This weekend, I will be joining a local choral society for their performance of Haydn's The Creation – and what better way to welcome spring?
An avowed and much-loved masterpiece from its earliest performances in Vienna in 1798, Die Schöpfung tells the story of (duh) the first week or so of the creation myth, in three parts.
It opens simply, in the humming potential of the void, moves to the first, dramatic, sunrise, and then gradually builds in complexity – as the forces of darkness are cast out and the cosmological items, flora and fauna, are created, one by one, until finally Adam and Eve walk hand in hand in the Garden of Eden. Man enjoys a brief idyll before the Fall.
The whole thing runs to one hour and 45 minutes – which, given the amount of ground it has to cover, is quite efficient, really.
It is said that, inspired by Handel's oratorios, Haydn asked a friend for ideas for something he could set to music. The friend picked up a Bible and suggested, ‘Take that, and begin at the beginning.’
Less romantically, its genesis was in a Handel hand-me-down, an anonymous English poem called The Creation of the World, which the crowd-pleasing Georgian didn't care for on the grounds that setting it would have meant a piece that lasted four hours.
The eventual libretto, abridged and translated by the Viennese imperial librarian/diplomat/musician Gottfried van Swieten, comprises bits of Genesis, the Psalms, and Milton's Paradise Lost (the angels, mostly). It was officially published, in simultaneous translation, in 1800; but with Handel-worshipping English audiences in mind, both texts incline peculiarly towards the Anglican, especially where biblical quotations are concerned.
Metrical considerations have left us with some more or less irremediable 'English', and surely nothing has ever been so translated-from-ze-German as the line 'In long dimension / Creeps with sinuous trace the worm.'
Musically, the word-painting is less than subtle, but perfectly in keeping with the standards of an oratorio. And it achieved a trick of 'universal' synthesis: French-style overtures, Italian dramatic structure, English verses/religious formulae from the King James Bible, and psalm-based choral numbers with which the Germans would have been conceptually familiar.
Certainly it captured the zeitgeist.
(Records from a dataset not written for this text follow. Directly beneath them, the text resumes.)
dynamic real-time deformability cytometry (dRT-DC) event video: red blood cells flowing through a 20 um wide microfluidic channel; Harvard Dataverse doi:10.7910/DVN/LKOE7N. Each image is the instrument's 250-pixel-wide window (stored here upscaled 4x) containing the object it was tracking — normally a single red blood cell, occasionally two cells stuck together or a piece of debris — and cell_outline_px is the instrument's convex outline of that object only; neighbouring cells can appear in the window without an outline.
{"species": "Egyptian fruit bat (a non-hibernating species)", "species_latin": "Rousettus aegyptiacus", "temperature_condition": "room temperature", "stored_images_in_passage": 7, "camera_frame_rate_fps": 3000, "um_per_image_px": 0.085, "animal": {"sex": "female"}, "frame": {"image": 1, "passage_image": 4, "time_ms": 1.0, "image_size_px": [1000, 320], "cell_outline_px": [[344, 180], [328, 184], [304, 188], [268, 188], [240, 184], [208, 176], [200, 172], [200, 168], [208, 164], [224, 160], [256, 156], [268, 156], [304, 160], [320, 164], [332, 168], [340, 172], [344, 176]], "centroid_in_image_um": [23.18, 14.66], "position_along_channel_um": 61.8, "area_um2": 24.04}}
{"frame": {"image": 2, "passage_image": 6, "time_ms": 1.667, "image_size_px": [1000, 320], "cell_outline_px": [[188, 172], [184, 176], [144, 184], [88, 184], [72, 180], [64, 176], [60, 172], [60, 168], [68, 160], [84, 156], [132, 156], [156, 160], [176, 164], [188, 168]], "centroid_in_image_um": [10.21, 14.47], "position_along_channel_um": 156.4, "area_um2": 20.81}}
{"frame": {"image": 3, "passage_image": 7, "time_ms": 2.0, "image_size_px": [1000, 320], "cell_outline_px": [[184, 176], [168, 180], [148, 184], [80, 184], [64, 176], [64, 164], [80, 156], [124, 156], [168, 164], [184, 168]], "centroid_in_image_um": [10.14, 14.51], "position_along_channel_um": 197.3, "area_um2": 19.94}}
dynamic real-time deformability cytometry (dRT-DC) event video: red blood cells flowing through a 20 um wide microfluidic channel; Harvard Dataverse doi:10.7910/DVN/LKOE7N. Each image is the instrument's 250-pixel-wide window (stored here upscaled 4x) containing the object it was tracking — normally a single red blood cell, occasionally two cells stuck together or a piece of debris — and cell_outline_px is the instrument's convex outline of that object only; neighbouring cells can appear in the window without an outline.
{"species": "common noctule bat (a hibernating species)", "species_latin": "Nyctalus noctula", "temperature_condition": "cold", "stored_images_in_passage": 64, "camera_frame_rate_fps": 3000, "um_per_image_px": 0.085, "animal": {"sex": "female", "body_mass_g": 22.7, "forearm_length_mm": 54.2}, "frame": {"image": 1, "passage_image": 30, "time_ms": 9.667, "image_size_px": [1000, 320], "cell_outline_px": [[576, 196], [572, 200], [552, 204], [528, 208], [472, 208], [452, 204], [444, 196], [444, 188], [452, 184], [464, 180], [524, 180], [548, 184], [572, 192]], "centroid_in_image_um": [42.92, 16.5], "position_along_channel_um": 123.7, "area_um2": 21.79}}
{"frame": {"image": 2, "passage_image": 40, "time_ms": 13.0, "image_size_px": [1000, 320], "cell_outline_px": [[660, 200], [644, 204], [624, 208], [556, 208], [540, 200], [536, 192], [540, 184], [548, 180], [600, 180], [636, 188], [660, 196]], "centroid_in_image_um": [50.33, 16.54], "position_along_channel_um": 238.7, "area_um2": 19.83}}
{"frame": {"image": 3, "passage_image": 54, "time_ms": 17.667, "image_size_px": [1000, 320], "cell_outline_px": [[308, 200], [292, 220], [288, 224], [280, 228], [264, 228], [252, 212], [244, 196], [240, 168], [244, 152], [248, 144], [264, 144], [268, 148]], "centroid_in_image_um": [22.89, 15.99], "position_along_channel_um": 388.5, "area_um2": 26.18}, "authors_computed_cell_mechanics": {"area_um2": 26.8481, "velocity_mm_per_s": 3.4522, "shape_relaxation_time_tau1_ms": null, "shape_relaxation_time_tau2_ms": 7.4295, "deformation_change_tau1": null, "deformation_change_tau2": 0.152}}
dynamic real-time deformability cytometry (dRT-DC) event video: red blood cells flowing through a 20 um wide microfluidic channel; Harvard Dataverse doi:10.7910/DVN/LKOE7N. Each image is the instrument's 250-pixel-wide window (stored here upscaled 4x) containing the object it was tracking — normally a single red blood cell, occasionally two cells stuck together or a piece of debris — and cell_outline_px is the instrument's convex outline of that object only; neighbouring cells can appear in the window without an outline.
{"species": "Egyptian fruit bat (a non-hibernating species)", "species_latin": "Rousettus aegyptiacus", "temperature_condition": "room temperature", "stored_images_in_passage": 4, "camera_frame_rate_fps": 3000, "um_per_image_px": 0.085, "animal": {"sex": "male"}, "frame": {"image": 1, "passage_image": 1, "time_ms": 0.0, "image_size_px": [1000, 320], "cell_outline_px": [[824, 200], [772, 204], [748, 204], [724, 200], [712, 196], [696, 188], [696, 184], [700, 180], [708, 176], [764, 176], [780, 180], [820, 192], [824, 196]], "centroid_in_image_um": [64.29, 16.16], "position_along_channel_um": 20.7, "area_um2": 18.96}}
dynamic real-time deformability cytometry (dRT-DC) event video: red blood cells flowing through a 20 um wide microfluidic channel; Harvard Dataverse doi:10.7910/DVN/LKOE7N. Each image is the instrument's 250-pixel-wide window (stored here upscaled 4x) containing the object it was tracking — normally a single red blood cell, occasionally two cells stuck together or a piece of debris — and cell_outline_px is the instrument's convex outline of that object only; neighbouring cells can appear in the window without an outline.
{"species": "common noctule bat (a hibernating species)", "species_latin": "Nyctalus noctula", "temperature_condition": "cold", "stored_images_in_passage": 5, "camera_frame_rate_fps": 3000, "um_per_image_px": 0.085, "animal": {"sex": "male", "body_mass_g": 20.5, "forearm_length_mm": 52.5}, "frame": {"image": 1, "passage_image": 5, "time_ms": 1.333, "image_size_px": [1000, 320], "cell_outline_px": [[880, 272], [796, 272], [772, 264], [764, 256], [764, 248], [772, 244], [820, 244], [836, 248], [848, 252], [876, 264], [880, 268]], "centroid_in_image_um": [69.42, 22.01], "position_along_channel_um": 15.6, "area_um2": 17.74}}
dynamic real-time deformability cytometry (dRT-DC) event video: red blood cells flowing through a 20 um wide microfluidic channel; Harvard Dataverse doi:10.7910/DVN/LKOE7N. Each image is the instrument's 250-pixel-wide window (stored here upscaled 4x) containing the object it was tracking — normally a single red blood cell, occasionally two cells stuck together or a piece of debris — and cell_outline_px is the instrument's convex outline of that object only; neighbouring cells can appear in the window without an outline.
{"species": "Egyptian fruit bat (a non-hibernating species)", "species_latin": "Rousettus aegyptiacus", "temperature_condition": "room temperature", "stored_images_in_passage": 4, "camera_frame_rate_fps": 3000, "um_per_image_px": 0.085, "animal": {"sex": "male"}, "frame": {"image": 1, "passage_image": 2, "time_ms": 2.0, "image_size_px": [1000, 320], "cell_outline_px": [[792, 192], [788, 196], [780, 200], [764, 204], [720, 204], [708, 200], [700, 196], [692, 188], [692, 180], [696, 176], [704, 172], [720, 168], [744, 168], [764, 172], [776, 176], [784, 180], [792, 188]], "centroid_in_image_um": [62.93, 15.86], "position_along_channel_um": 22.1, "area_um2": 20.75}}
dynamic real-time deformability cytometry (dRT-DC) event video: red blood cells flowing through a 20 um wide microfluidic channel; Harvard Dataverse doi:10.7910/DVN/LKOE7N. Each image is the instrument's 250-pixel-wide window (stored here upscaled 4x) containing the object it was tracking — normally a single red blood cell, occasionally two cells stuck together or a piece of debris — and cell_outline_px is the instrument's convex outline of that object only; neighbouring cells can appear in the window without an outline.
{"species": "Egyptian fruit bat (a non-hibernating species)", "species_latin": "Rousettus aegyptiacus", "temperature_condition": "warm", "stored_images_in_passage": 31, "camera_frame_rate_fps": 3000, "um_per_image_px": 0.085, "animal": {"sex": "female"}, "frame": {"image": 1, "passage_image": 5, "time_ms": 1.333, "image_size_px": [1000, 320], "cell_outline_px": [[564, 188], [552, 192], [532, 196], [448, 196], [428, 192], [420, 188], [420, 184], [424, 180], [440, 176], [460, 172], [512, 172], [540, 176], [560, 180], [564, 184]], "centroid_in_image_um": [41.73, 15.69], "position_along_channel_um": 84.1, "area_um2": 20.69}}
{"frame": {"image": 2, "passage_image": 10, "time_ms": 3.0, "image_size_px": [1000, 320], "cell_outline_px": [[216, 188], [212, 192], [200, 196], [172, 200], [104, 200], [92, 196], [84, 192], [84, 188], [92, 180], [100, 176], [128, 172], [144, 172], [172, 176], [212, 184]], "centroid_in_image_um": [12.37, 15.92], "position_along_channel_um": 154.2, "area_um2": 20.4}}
With 45 performances in Vienna alone in the ten years following its composition, and in capital cities throughout Europe, by ensembles routinely measuring in the hundreds, The Creation was the stadium-seller of its day.
My own introduction to it was as a chorister in the Church of England.
The first time I ever sang the whole Creation was with the Oxford Spezzati, a group of a few dozen of us who go back, at a music festival in West Kensington – my good friend Al playing the flatulent bass notes of the 'immense leviathan' with ill-disguised bassoonist's gusto.
And the last time I sang 'The Heavens are Telling' was in the Chapel Royal, at Hampton Court. I had the bass 'verse' part, which I now suspect means, over time, that I've sung all the parts of that particular movement.
The German is the lesser-trodden path these days. But for all its sober origins, the English text is pretty silly: ‘finny tribes’… 'flexible tigers’… and I've heard at least one soloist word-paint the hell out of the 'fleecy, meek and ble-e-eee-eating flock'.
I assume it sounds quite foolish to the Germans, also. But for all that, it is usually quite fun.
The romping tunes and memorable choruses make this also a fairly 'sensible' choice for choral societies, whose concerts are, in the majority of cases, a pragmatic combination of the amateur and the professional. The choruses are repetitive (both internally and externally), often interrupted by long solos, duets, trios etc.
In 1808, amid the blast of the Napoleonic Wars, an ageing Haydn made his last public appearance at a gala do of The Creation, attended by royalty and, allegedly, Beethoven.
At the creation of light, the audience broke into spontaneous applause, causing Haydn to deflect the adulation heavenwards – but by the time they reached 'The Heavens are Telling', his ill health and emotions had got the better of him, and he was carried out.
Fifteen months later, the French entered Vienna, and the last rendition of his music Haydn heard came from the mouth of a French officer:
In native worth and honour clad,
With beauty, courage, strength adorn'd,
To heav'n erect and tall he stands
A man, the Lord and King of nature all.